The latest numbers from the Newspaper Association of America show print newspaper advertising revenue continuing to drop: down 1.7 percent in 2006 to $46.6 billion. No news there--the usual doom and gloom.
But there's another interesting number in the NAA report: Advertising revenue for online newspaper sites jumped 31.5 percent in 2006, to $2.7 billion. It would appear that increase accelerated in the fourth quarter, when online revenue was up 35 percent year over year (the third-quarter increase was just 23 percent). The decline in print advertising accelerated in the fourth quarter, too, with classifieds particularly hard hit. Also no news there.
It's a little hard to see what's really going on here from the percentage changes, but if you look at the hard numbers, something very interesting emerges: The decline in print advertising is beginning to be made up by the increase in online revenue. Print advertising fell roughly $800 million in 2006; online advertising grew roughly $650 million. That's still a $150 million gap, which isn't chickenfeed—but it's not hard to imagine that gap closing in 2007.
Or, to look at it another way, the combined newspaper print-online revenue for 2006, $49.3 billion, was only slightly below the $49.5 billion in combined ad revenue in 2005. Back to percentages: combined ad revenue fell by less than half of 1 percent in 2006. That's practically a rounding error. Online accounts for 5.4 percent of all newspaper ad revenue, incidentally, a share that continues to increase.

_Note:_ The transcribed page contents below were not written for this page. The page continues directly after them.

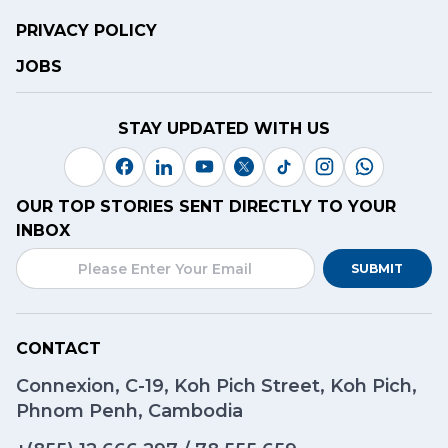
PRIVACY POLICY
JOBS
STAY UPDATED WITH US
OUR TOP STORIES SENT DIRECTLY TO YOUR
INBOX
SUBMIT
CONTACT
Connexion, C-19, Koh Pich Street, Koh Pich,
Phnom Penh, Cambodia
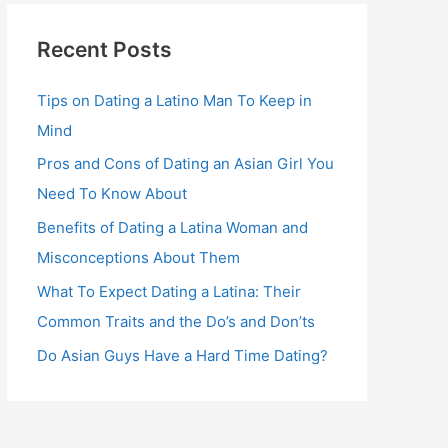
Recent Posts
Tips on Dating a Latino Man To Keep in
Mind
Pros and Cons of Dating an Asian Girl You
Need To Know About
Benefits of Dating a Latina Woman and
Misconceptions About Them
What To Expect Dating a Latina: Their
Common Traits and the Do’s and Don’ts
Do Asian Guys Have a Hard Time Dating?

The NAA release describes the decrease in print advertising as "outweighing" the increase in online ad revenue in 2006. Well, yes--slightly. But I think this is a glass-half-empty/glass-half-full situation. The replacement of print advertising revenue with online revenue is starting to happen in a significant way, as some of us have predicted for some time. And online revenue continues to accelerate. Next year, the Newspaper Association may have to find another description of the difference between the two numbers.
I think newspapers are sitting on a tremendously valuable market that they can not only target with local advertising (their specialty), but also with unique user interests (based on indexing/meta data). I write about this here: http://themediaage.com/?p=21 .
Posted by: Kyle Redinger | March 15, 2007 at 07:24 PM
Robert Kuttner said in CJR that print and online revenue will meet in the middle in 2020. That's much slower than you're predicting, and it seems a little slow to me, too. He doesn't attribute the prediction, which is disappointing. From Kuttner's piece:
"With Web income soaring and print revenue basically flat, analysts expect the lines to cross within fifteen years. By about 2020, if current trends persist, half of a newspaper’s income and most of its readership will be via the Internet."